The criminal justice system has seen many positive changes in recent years in how it perceives and treats young people, in particular children. The rate of arrests has dropped and police forces are less focussed on target-driven policing, resolving matters informally through the use of restorative disposals. 




This autumn saw the National Police Chiefs’ Council (NPCC) formalise a more proportionate approach to low level offending by young people, with the publication of its National Strategy for Policing Children and Young People. The strategy emphasises that children and young people (C&YP) have specific emotional and physical needs that starkly contrast with adult offenders.

The long awaited guidance states ‘it is crucial that in all encounters with the police, those below the age of 18 should be treated as children first’. Treating under -18s as children first is not new though. Police already have to do so under sections 10 and 11 of the Children Act 2004 and the United Nations Convention on the Rights of the Child. What is new, however, is the approach the NPCC is recommending with a renewed emphasis on making sure that in all situations where C&YP come to the attention of the police, a full understanding of their circumstances is sought. 

Stop and search


Crucially, the NPCC makes it absolutely clear on the need for police to carefully consider how stop and search is used. In responses from 10 forces, figures show that in 2008/9 the police stopped and searched 239,198 children below the age of 18. Whilst this has fallen to 78,449 stops in 2013/14 it is still a considerable number and it can alienate young people. 

The review as to how stop search should be used will no doubt be welcomed by many of those we recruit within youth offending teams across the country. After all, it’s been widely reported that many young people are unsure of what their rights are, and that a stop and search is often a hostile experience. 

Rather, these encounters with young people should be used to, as the NPCC states, ‘improve our relationship with young people’. 
 

Looked after children 


With 25% of the prison population having spent time in care during their childhood, it’s not surprising to hear that a third of children in custody have been in care. More needs to be done to build better relationships between the police and looked after children. It was promising to hear that the strategy centres on making every effort to avoid the unnecessary criminalisation of those children, and that working closer with partners to improve outcomes for young people is firmly on the agenda. 

Young people entering into adulthood 


It’s also heartening to see that the NPCC considers young people transitioning into adulthood (18-24 year olds) as C&YP, in the context of the report. There’s little information as to how they will be approached though. We’ll have to wait for the forthcoming action plan, although we understand that C&YP will be split into three groups; those under 10, 10-17 year olds who are subject to the majority of legislation aimed at young people, and those aged 18-24. 
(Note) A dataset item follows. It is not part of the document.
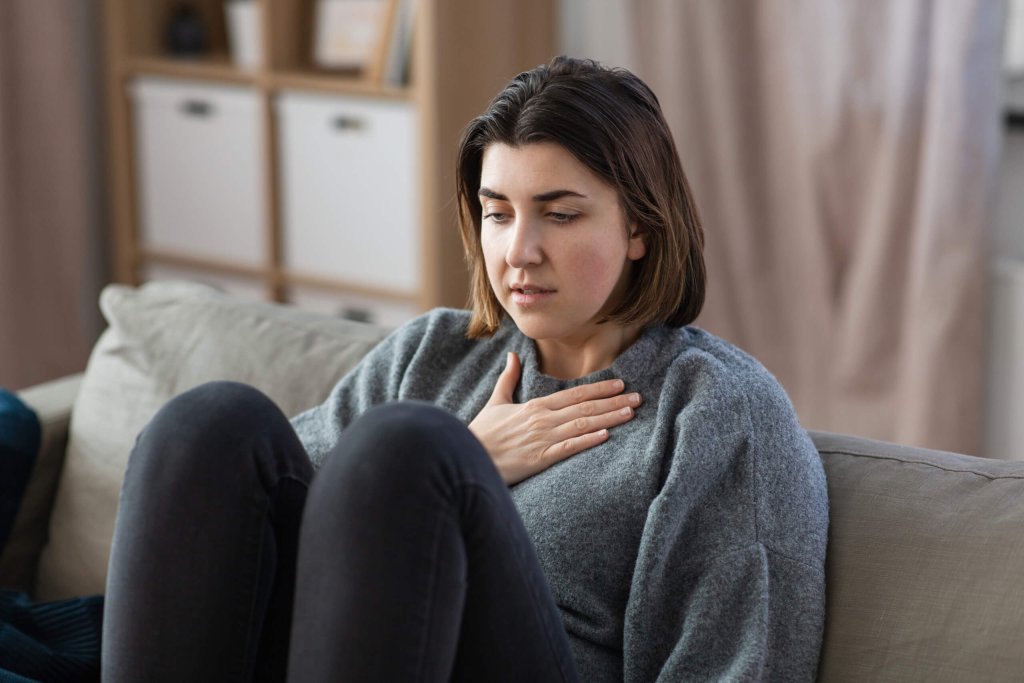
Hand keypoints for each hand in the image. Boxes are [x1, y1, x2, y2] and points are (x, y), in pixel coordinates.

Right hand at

How will the strategy be implemented?


It has been officially approved through the NPCC and an action plan is now being developed through the network of Chief Officer Regional Leads. This will outline the specific activity required to change how policing is delivered. 

A network of police and partner practitioners are going to lead the delivery, which will include evidence-based best practice from The College of Policing.

Partners, including probation staff from Community Rehabilitation Companies, youth offending workers, and those specialising in child and adolescent mental health services will be invited to submit their views and ideas, as well as young people themselves.